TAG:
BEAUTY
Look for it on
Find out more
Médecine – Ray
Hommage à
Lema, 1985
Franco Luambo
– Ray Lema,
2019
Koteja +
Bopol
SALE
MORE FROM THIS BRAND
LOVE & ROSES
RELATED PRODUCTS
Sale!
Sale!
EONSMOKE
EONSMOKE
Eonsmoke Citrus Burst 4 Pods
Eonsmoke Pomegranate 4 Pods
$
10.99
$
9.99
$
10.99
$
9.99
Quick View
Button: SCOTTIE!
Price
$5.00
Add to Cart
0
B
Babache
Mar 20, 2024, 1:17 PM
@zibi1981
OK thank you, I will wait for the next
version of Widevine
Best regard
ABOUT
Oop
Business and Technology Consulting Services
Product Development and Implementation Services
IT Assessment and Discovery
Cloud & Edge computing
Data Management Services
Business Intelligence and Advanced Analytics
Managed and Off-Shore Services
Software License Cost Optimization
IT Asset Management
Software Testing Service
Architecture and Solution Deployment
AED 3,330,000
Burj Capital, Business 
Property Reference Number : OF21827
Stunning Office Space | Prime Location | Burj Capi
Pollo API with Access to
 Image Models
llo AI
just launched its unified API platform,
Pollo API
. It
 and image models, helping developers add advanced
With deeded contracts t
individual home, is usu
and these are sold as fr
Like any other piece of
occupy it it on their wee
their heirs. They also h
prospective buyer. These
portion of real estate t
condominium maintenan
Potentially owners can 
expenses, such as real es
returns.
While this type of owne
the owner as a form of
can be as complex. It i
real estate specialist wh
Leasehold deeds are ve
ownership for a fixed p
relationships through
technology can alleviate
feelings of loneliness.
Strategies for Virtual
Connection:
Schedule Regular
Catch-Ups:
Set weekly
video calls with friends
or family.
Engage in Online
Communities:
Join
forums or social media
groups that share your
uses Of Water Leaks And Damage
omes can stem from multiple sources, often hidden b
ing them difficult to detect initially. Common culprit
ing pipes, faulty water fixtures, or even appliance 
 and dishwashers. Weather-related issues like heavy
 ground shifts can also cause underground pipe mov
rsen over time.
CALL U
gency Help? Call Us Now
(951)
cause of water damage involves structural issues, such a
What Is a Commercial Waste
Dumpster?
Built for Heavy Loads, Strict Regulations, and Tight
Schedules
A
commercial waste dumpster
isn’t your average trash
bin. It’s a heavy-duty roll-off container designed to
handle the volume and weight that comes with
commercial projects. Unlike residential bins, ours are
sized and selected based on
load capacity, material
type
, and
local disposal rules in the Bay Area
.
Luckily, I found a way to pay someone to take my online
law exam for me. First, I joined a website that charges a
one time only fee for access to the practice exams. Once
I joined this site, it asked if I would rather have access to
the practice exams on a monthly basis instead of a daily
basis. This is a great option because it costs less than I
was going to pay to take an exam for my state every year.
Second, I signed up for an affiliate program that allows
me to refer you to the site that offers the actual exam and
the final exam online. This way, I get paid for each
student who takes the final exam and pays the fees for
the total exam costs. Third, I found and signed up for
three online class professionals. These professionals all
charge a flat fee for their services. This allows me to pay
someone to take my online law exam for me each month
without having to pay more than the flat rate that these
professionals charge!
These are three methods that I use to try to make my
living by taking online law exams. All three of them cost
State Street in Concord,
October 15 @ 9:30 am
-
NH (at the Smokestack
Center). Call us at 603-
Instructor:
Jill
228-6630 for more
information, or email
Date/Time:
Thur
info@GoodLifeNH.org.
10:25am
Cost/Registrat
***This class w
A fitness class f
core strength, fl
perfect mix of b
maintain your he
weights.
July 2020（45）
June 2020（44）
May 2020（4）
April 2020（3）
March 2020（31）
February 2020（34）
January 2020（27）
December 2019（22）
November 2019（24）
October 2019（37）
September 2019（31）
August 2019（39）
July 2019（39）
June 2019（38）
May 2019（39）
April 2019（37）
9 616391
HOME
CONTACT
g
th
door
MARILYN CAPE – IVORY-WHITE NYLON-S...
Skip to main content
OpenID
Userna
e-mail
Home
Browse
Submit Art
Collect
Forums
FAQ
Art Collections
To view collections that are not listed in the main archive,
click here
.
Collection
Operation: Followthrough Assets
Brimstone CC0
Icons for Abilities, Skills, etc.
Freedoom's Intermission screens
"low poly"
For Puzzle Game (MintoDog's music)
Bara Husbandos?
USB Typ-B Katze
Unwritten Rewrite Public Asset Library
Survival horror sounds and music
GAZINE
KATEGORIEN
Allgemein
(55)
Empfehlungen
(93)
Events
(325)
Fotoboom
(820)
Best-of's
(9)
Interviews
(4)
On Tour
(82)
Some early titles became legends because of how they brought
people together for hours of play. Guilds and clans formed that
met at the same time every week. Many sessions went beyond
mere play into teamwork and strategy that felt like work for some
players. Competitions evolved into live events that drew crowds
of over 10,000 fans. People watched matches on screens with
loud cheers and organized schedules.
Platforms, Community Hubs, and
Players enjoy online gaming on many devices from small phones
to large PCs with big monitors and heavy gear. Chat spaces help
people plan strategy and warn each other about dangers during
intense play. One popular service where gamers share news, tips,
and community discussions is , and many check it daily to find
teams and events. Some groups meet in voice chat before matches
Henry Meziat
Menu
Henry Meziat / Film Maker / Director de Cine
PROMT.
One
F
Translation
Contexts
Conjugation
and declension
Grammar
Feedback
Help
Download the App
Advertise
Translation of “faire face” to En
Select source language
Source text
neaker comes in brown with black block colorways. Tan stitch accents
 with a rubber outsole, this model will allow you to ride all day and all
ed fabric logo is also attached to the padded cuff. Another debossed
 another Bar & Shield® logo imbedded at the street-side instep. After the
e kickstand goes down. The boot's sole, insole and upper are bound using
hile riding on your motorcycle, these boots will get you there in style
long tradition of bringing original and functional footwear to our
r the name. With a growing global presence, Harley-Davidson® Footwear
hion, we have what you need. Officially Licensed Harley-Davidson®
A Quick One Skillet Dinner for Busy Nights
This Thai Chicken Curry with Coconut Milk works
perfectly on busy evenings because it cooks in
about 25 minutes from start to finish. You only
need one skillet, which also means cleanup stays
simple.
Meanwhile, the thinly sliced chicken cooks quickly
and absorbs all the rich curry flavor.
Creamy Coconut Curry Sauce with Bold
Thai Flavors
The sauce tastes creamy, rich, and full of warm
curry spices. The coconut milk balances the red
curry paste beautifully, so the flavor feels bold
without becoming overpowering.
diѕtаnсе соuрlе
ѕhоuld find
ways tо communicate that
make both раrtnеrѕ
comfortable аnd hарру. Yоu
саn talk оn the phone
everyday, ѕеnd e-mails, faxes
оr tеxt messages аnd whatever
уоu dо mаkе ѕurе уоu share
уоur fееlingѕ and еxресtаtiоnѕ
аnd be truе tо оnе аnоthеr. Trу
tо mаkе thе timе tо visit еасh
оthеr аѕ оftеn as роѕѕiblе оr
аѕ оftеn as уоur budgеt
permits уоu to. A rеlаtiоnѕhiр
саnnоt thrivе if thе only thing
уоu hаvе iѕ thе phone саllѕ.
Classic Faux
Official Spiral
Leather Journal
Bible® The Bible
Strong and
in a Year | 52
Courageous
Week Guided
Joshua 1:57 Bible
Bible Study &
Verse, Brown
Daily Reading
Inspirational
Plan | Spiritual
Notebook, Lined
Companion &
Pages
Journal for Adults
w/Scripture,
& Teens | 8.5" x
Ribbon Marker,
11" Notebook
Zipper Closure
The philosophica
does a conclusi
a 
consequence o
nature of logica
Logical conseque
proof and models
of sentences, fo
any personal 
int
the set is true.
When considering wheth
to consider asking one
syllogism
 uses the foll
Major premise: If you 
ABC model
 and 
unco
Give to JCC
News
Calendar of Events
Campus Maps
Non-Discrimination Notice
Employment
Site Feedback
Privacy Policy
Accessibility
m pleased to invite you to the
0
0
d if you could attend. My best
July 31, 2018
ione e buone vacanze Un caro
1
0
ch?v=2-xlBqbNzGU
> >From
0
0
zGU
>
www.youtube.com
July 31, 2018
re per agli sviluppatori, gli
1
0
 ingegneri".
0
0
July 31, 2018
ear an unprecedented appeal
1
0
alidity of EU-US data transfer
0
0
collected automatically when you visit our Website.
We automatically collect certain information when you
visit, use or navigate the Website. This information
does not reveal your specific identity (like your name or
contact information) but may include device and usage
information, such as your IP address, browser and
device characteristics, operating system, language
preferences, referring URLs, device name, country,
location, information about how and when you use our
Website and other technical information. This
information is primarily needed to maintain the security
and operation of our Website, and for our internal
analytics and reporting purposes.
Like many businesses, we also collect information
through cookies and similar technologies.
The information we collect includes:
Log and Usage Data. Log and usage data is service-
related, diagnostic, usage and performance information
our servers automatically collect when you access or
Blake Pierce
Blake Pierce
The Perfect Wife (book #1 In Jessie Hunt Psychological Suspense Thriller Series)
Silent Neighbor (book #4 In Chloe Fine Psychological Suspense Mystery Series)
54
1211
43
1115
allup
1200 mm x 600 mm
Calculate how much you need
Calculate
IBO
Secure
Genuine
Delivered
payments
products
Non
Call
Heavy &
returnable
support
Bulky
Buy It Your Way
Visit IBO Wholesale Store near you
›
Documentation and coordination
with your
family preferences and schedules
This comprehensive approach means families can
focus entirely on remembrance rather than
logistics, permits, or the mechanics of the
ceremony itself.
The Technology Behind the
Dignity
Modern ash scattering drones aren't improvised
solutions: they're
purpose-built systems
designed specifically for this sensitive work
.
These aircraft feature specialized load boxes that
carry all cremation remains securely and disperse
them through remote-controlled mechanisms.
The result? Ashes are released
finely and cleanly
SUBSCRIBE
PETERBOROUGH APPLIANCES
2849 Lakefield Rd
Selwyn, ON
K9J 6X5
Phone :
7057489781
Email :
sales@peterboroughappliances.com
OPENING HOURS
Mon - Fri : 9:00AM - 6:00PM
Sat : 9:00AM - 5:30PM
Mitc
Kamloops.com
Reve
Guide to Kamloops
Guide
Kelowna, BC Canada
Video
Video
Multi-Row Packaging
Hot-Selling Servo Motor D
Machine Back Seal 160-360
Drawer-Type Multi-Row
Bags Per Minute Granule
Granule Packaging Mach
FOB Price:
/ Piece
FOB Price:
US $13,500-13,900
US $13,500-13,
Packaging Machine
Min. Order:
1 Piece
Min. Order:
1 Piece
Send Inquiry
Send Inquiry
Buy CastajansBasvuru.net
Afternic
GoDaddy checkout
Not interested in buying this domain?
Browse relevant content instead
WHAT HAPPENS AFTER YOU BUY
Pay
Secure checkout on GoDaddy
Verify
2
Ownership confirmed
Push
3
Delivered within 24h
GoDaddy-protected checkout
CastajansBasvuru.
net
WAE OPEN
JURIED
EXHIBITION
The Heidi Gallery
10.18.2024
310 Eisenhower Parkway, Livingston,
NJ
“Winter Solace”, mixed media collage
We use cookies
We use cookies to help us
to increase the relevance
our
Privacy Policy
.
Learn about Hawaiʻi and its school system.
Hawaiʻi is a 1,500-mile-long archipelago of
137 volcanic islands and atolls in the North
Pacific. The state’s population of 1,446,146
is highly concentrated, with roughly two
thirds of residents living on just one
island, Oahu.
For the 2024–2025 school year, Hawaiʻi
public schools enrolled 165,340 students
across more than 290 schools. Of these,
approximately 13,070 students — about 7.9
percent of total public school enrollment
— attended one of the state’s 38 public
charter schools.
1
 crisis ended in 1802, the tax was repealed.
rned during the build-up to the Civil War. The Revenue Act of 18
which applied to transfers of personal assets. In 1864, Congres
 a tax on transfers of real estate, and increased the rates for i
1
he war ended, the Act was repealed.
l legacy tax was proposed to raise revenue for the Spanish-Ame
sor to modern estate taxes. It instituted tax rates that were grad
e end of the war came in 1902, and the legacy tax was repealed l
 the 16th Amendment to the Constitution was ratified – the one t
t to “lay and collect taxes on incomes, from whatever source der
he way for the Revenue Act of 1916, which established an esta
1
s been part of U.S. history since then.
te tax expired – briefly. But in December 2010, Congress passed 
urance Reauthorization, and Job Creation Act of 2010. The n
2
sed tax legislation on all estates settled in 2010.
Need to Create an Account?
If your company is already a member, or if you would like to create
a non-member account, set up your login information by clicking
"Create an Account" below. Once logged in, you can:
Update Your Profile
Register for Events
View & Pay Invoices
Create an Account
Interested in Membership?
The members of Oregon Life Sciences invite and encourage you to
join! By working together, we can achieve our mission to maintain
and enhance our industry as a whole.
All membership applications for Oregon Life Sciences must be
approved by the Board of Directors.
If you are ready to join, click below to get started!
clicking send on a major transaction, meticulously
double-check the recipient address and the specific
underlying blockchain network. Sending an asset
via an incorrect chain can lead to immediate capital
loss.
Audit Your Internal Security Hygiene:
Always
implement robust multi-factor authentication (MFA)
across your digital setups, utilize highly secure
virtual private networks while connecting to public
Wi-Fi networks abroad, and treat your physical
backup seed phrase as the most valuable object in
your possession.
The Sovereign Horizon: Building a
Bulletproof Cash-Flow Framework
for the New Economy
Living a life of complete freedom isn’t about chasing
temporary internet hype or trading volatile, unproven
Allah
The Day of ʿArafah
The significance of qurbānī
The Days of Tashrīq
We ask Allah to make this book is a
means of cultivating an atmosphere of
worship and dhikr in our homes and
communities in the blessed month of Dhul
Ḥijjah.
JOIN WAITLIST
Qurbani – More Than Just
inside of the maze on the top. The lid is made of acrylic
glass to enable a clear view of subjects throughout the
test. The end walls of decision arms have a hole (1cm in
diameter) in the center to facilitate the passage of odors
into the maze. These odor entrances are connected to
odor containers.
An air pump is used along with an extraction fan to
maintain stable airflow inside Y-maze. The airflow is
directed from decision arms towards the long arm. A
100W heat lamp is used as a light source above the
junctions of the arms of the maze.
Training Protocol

# # # # #

▶ _What you are asked to do_
Each line containing the word "together" needs to be copied from the data above.

▶ _Solution for this task_
people together for hours of play. Guilds and clans formed that
join! By working together, we can achieve our mission to maintain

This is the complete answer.